> PROBLEM TO WORK ON: Every line in the records below that holds the word "Centre" is to be copied.

> SUPPLIED RECORDS:
*-*-*

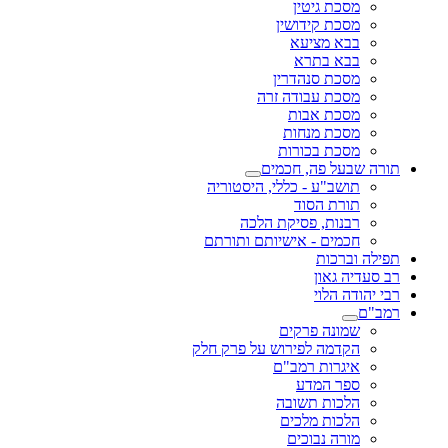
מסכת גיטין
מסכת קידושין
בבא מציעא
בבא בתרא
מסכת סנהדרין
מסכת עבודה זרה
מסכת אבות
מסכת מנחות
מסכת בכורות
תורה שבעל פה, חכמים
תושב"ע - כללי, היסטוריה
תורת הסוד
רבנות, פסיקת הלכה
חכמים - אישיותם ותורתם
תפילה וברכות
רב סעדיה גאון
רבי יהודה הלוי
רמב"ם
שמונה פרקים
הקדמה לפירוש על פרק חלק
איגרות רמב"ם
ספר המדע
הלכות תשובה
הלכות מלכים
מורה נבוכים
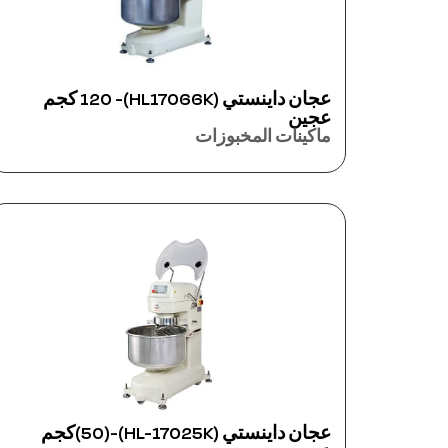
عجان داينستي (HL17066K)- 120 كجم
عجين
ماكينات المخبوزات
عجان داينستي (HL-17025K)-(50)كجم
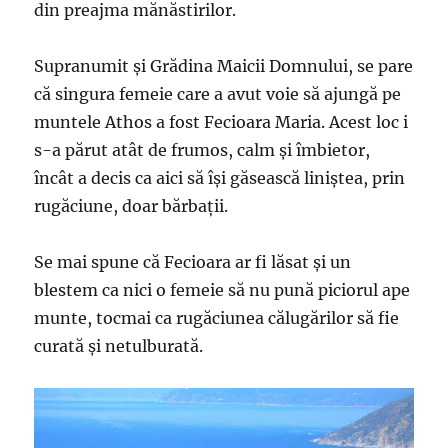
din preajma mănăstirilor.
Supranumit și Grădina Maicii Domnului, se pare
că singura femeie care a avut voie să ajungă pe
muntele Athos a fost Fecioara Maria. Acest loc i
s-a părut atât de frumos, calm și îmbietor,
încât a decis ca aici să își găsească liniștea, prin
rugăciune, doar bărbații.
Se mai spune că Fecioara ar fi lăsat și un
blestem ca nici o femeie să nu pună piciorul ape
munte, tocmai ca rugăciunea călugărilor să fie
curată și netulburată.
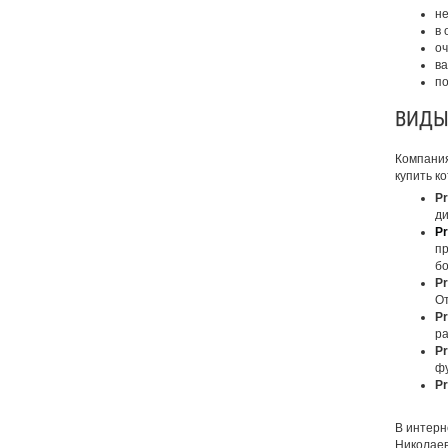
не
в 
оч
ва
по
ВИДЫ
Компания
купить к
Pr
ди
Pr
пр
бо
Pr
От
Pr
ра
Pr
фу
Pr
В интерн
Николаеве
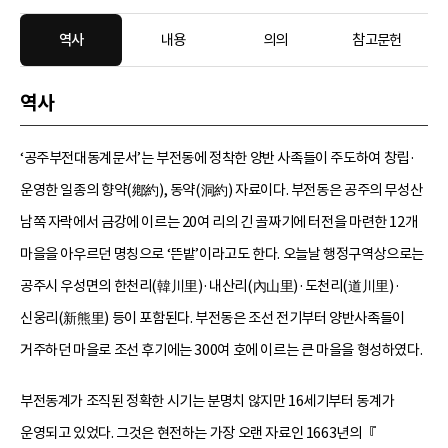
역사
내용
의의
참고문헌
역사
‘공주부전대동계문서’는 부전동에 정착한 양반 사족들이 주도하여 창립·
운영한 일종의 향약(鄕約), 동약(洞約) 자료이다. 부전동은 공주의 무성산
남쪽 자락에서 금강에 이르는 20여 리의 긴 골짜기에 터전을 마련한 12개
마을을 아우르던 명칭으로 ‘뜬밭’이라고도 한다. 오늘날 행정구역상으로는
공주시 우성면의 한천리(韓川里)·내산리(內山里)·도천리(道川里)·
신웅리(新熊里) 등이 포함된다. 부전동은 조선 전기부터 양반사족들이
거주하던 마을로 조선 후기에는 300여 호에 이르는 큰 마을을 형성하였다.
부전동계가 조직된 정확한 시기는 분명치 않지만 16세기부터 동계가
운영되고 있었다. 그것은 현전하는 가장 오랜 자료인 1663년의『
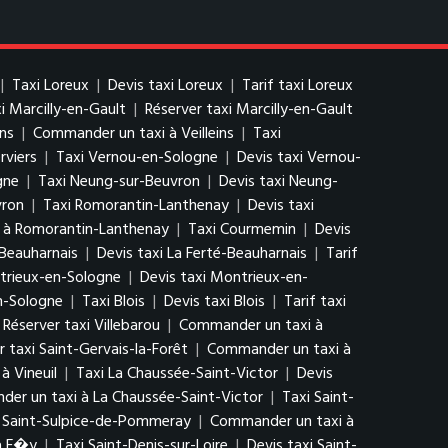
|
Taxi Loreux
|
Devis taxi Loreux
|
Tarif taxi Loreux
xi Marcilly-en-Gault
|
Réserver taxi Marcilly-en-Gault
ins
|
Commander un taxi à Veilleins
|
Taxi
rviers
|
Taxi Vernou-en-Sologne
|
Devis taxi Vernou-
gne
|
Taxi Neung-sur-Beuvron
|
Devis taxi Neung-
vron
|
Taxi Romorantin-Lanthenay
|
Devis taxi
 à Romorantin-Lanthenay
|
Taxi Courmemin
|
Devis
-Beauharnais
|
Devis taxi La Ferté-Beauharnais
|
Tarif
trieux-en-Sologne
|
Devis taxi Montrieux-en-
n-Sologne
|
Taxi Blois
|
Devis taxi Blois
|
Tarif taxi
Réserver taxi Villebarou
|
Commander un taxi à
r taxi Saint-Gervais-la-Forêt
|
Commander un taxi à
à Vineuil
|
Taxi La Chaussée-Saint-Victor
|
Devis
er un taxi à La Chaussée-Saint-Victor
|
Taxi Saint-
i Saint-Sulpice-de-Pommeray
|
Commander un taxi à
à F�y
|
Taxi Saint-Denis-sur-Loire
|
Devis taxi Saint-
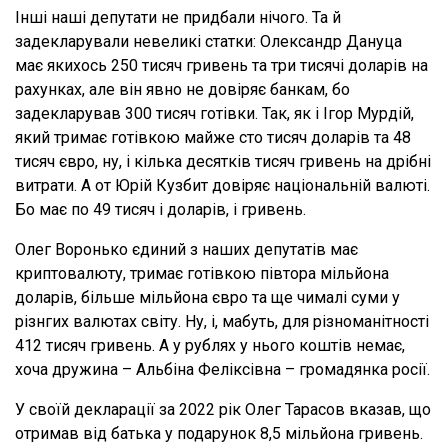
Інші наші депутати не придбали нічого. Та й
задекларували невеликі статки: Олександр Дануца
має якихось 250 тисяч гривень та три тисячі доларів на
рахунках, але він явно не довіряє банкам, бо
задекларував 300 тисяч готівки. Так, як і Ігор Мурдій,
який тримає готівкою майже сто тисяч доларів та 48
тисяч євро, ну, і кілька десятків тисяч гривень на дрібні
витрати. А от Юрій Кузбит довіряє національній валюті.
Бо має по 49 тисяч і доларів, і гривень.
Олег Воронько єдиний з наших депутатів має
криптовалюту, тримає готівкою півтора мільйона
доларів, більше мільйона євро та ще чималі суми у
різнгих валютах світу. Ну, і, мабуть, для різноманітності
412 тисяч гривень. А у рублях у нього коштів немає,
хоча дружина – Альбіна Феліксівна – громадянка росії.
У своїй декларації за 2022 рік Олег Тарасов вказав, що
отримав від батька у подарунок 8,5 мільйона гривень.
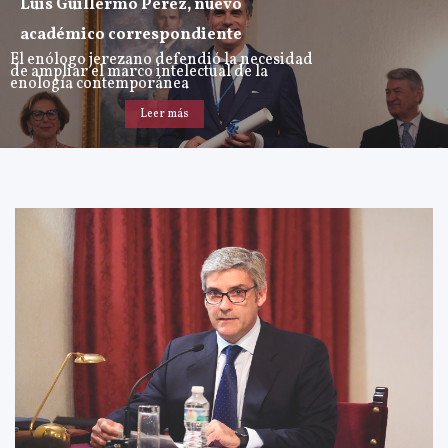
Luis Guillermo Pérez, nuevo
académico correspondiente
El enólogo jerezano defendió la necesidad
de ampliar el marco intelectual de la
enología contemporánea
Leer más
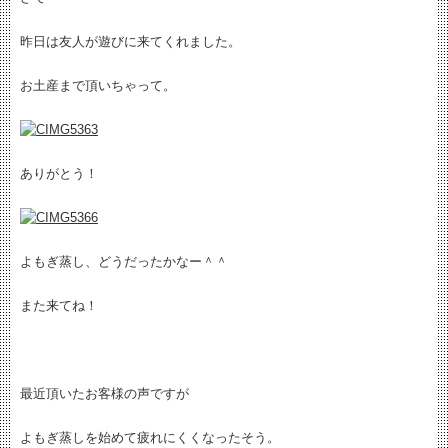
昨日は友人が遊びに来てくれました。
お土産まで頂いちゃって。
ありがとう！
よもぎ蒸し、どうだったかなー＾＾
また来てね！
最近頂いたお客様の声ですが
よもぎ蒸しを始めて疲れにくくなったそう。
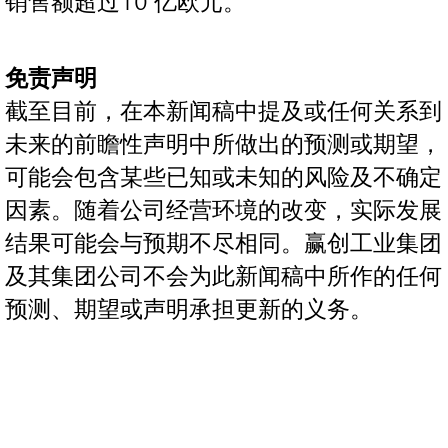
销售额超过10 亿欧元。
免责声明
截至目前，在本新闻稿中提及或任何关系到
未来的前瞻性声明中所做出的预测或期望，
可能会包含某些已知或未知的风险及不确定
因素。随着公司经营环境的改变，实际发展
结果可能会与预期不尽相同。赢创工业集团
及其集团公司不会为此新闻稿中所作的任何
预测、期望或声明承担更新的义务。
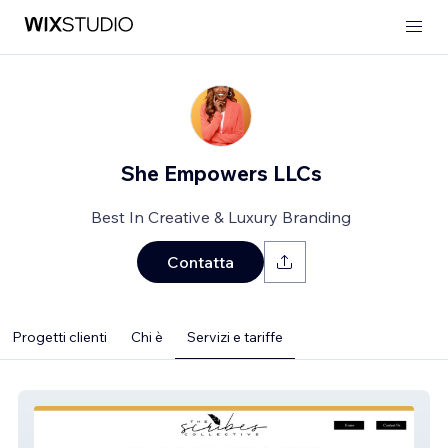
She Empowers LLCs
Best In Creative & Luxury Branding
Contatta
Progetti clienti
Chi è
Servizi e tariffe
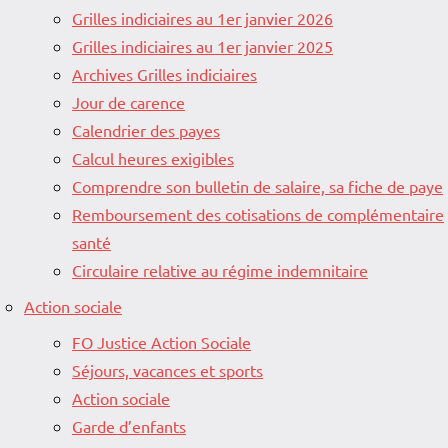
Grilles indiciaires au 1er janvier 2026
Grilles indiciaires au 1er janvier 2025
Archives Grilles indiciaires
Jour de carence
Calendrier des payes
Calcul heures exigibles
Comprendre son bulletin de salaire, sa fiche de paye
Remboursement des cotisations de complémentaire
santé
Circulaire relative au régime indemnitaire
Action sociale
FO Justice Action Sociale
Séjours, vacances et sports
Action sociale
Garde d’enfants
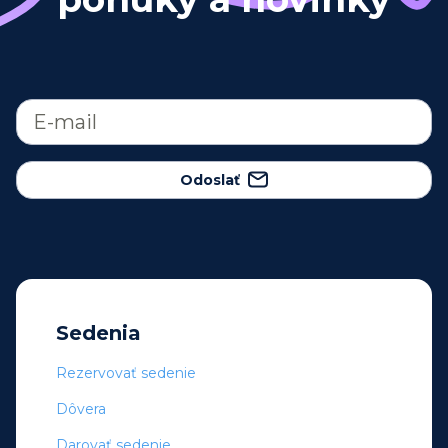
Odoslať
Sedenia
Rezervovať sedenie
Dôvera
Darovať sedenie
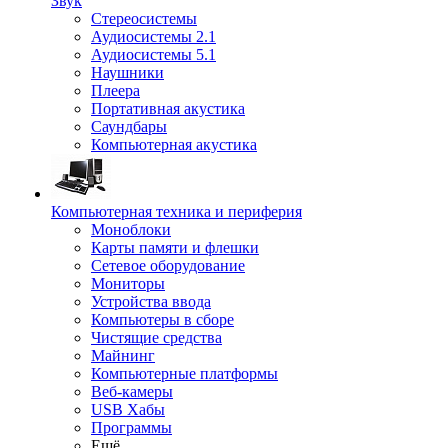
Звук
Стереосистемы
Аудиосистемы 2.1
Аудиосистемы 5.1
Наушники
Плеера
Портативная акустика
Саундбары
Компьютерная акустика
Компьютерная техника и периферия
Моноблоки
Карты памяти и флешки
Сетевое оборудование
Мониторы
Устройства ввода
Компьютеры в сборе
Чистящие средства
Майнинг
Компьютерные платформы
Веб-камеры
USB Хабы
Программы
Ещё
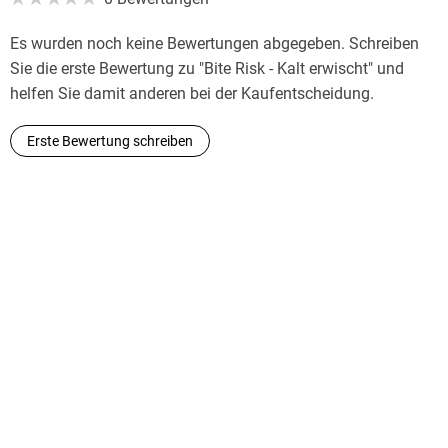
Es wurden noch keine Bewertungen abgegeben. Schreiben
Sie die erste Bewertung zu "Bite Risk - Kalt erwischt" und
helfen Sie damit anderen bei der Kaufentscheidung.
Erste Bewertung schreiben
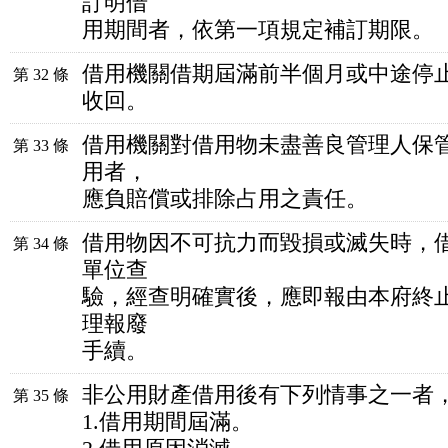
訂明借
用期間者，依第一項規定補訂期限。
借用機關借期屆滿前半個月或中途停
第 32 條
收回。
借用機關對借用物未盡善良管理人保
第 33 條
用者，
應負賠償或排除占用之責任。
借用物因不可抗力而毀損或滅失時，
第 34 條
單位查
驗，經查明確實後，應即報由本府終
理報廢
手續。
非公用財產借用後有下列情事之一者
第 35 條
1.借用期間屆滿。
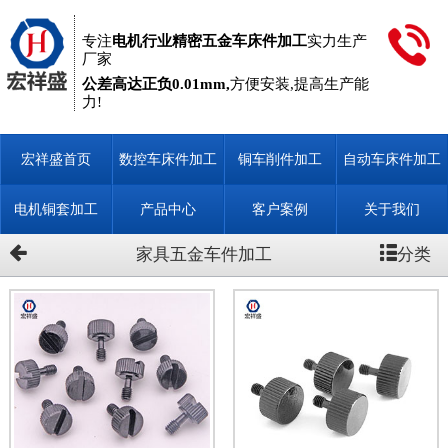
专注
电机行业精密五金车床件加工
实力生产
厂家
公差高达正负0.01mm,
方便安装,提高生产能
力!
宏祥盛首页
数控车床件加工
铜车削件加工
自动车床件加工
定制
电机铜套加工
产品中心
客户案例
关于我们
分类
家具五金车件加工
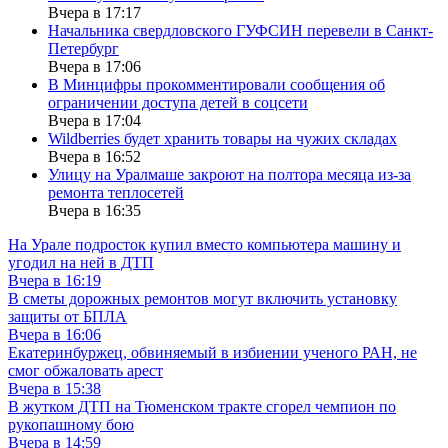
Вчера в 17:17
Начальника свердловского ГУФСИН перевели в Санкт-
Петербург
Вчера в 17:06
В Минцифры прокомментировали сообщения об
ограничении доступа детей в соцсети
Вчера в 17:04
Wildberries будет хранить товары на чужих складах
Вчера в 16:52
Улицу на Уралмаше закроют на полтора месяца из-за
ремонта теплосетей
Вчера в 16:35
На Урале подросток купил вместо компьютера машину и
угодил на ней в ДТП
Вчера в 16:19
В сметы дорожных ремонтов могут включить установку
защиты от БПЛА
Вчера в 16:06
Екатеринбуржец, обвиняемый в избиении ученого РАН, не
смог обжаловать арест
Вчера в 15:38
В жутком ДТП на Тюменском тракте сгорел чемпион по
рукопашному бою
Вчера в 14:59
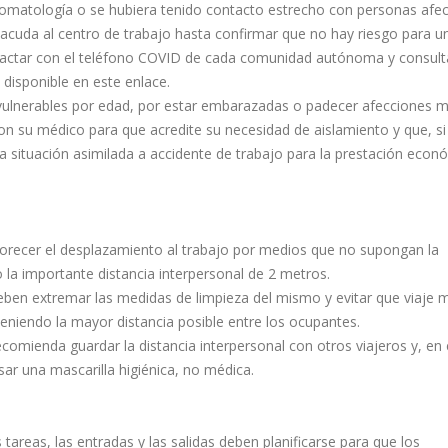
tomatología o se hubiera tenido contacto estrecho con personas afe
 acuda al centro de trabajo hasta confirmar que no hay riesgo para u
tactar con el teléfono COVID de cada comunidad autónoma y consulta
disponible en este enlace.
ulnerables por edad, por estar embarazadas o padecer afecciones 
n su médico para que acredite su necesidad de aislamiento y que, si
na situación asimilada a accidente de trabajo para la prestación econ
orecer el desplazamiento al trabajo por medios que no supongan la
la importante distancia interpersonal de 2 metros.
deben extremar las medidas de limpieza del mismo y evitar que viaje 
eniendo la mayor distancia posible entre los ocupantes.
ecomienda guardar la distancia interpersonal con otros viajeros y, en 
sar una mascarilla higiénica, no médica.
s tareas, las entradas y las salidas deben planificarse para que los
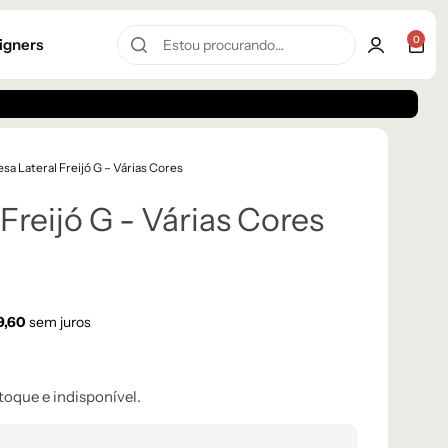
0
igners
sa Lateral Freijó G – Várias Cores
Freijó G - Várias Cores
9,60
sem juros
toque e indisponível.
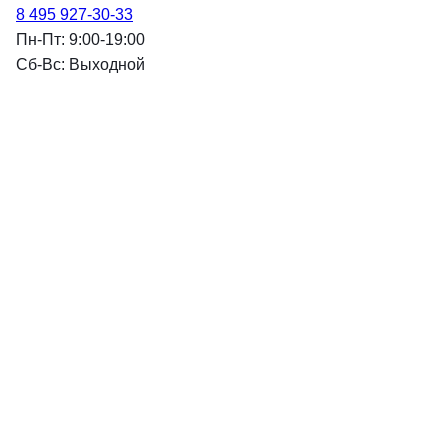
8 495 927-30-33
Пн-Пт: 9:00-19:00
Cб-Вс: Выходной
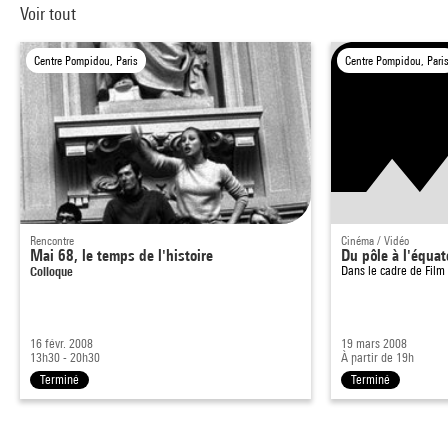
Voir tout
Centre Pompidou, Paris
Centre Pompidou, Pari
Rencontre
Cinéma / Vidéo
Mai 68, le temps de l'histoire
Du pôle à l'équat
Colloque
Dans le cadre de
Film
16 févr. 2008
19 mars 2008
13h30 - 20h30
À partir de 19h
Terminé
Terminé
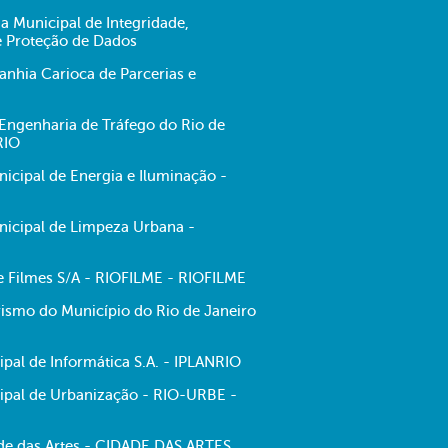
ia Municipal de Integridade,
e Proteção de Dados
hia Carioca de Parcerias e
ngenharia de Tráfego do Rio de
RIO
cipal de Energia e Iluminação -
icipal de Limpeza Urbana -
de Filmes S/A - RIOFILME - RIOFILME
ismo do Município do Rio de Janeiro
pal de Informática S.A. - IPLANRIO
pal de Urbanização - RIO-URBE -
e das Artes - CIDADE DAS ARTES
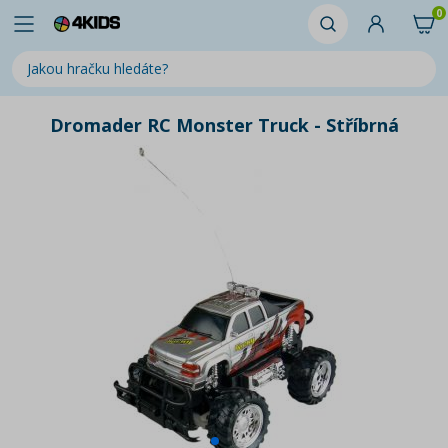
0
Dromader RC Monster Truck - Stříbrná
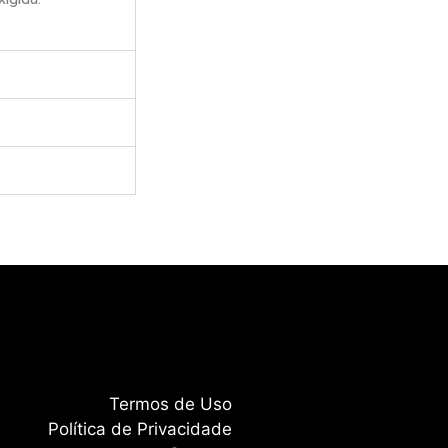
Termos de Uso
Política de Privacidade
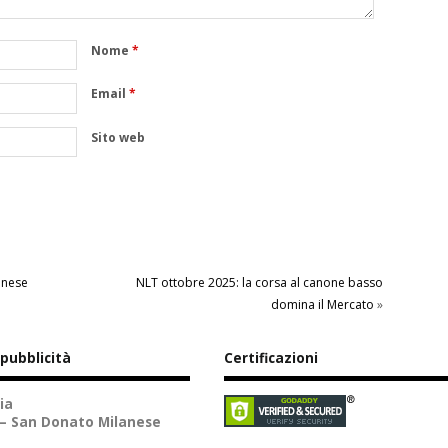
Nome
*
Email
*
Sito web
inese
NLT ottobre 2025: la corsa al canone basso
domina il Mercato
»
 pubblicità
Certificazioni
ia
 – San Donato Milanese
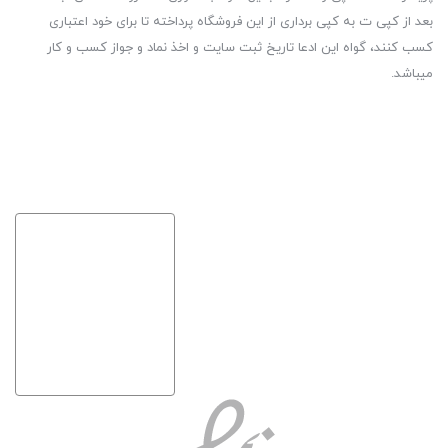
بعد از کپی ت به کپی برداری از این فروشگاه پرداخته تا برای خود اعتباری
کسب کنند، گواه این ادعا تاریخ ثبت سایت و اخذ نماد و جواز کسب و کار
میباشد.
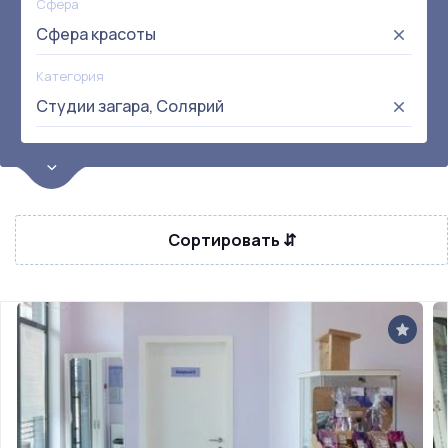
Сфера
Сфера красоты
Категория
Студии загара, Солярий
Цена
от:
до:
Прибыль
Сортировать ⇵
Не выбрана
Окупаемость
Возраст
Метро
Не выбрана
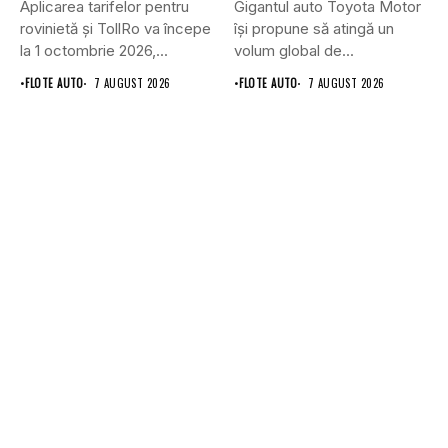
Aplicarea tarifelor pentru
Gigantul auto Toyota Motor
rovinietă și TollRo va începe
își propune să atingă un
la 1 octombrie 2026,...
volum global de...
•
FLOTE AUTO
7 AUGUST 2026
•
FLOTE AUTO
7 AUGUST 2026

*-*-*

> SOLUTION TO THIS TASK:
Centre Pompidou, Paris
Centre Pompidou, Pari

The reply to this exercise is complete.